Manze makes his SSO debut

By R.M. Campbell

Early in his distinguished career, Andrew Manze was known as a Baroque violinist. But not any violinist. He brought zeal, ebullience, intelligence and scholarship to everything he touched. Those qualities he brings to the podium, as his Seattle Symphony Orchestra debut testified to this weekend at Benaroya Hall. He has a small orchestra, not quite 30 musicians, all strings. The balance is at McCaw Hall doing its duty with Seattle Opera and the premiere of “Amelia.” In some ways it makes no difference because the English conductor can accomplish what he wants with whatever means he has as his disposal. What one did glimpse were his predilections toward the Baroque era, in which he has spent a good share of his career, and English music.

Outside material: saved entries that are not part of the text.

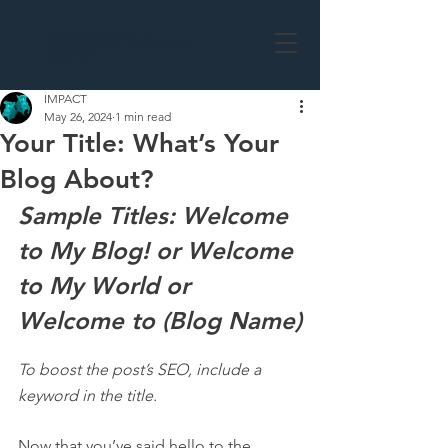
BUILDING
SAFETY
DIRECTORS & MANAGERS
LIMITED
IMPACT
May 26, 2024
1 min read
Your Title: What’s Your
Blog About?
Sample Titles: Welcome 
to My Blog! or Welcome 
to My World or 
Welcome to (Blog Name)
To boost the post’s SEO, include a 
keyword in the title.
Now that you’ve said hello to the 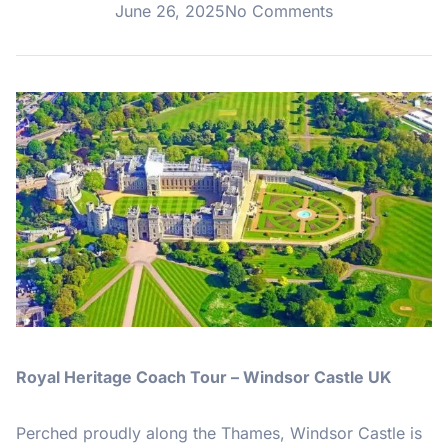
June 26, 2025
No Comments
Royal Heritage Coach Tour – Windsor Castle UK
Perched proudly along the Thames, Windsor Castle is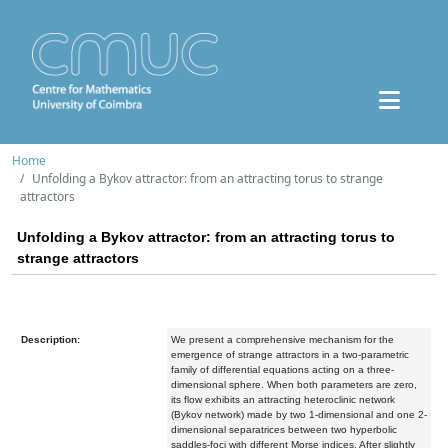
Home
Unfolding a Bykov attractor: from an attracting torus to strange
attractors
Unfolding a Bykov attractor: from an attracting torus to
strange attractors
Description:
We present a comprehensive mechanism for the
emergence of strange attractors in a two-parametric
family of differential equations acting on a three-
dimensional sphere. When both parameters are zero,
its flow exhibits an attracting heteroclinic network
(Bykov network) made by two 1-dimensional and one 2-
dimensional separatrices between two hyperbolic
saddles-foci with different Morse indices. After slightly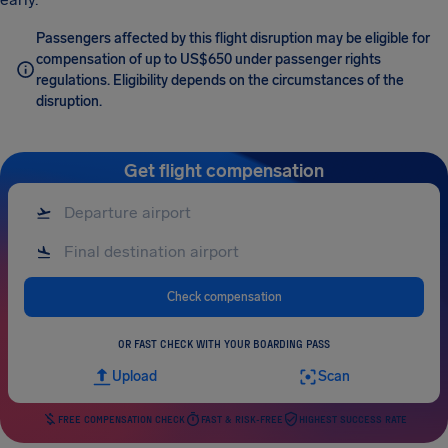
Passengers affected by this flight disruption may be eligible for
compensation of up to US$650 under passenger rights
regulations. Eligibility depends on the circumstances of the
disruption.
Get flight compensation
Check compensation
OR FAST CHECK WITH YOUR BOARDING PASS
Upload
Scan
FREE COMPENSATION CHECK
FAST & RISK-FREE
HIGHEST SUCCESS RATE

The first half was quite neat in that it opened with a concerto grosso of Arcangelo Corelli (Op. 6, No. 3) followed by Michael Tippett’s take on Corelli, titled “Fantasia Concertante on a Theme of Corelli.” The second half was entirely English, mostly from the 20th century — Elgar and Vaughan Williams — as well as the 16th — Thomas Tallis. Most of the music was new to the symphony.

The Corelli was one of the most attractive pieces on the program but not as well played as the rest. Manze has plenty of verve: he likes brisk tempos. Though the orchestra was game, its playing was not always as tidy as it could have been. Despite that, Manze pressed on and delivered the spirit of the piece if not all the notes. Tippett is one of the treasures of late 20th-century English music, revered more in his native land than abroad. As Manze said in one of the many introductions, “Tippett does not travel well.” The composer, who died in 1998, is quite able to write music of great density and clashing sensibilities. His tribute to Corelli, commissioned by the Edinburgh Festival to commemorate the tercentenary of the composer’s birth in 1953, is not such a piece. It is easy on the ears, perhaps a little thick.

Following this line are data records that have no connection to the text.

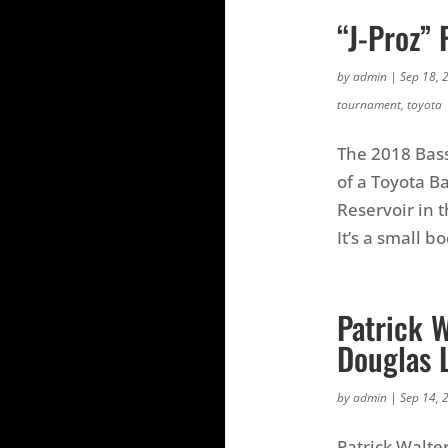
“J-Proz”
by
admin
|
Sep 18, 
tournament
,
toyota
The 2018 Bass
of a Toyota 
Reservoir in 
It’s a small b
Patrick 
Douglas 
by
admin
|
Sep 14, 
Patrick Walter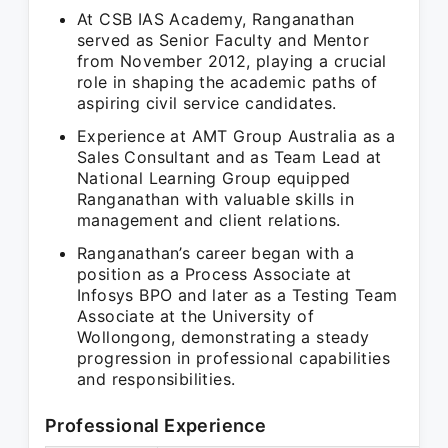
At CSB IAS Academy, Ranganathan
served as Senior Faculty and Mentor
from November 2012, playing a crucial
role in shaping the academic paths of
aspiring civil service candidates.
Experience at AMT Group Australia as a
Sales Consultant and as Team Lead at
National Learning Group equipped
Ranganathan with valuable skills in
management and client relations.
Ranganathan’s career began with a
position as a Process Associate at
Infosys BPO and later as a Testing Team
Associate at the University of
Wollongong, demonstrating a steady
progression in professional capabilities
and responsibilities.
Professional Experience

Elgar wrote a lot of beautiful, smoothly-flowing music which suggests the English landscape. His “Introduction and Allegro for Strings” is part of that sensibility. Its lyricism is rich and multi-layered. The strings of the SSO responded to the long line with amplitude and beauty of tone. He uses a solo string quartet within the ensemble that resembles a concerto grosso. Violinists were Maria Larionoff and Elisa Barston. They played predictably well. Normally Susan Gulkis, principal violist, would have been part of the quartet, but she was at MCaw. Instead Arie Schachter, associate principal, played with a warm, engaging tone. He played equally well later in the program.

The final section was a clever bit: Tallis’ hymn, “When Rising From the Bed of Death,” was performed, followed by Vaughan Williams’ adaptation of it for string orchestra, “Fantasia on a Theme by Thomas Tallis.” The hymn is a handsome piece of musical goods, its lyricism strong and appealing. So too Vaughan Williams’ arrangement which has a secure spot in the orchestral repertory. Manze had no difficulty conveying the richness of his ideas or their flow.

The conductor likes to talk from the podium. Too much. That said, he is vastly entertaining and wears his learning lightly. People might have raised their eyebrows at all these intros but at the same time enjoying their fluency and wit. .

The program will be repeated Saturday night and Sunday afternoon.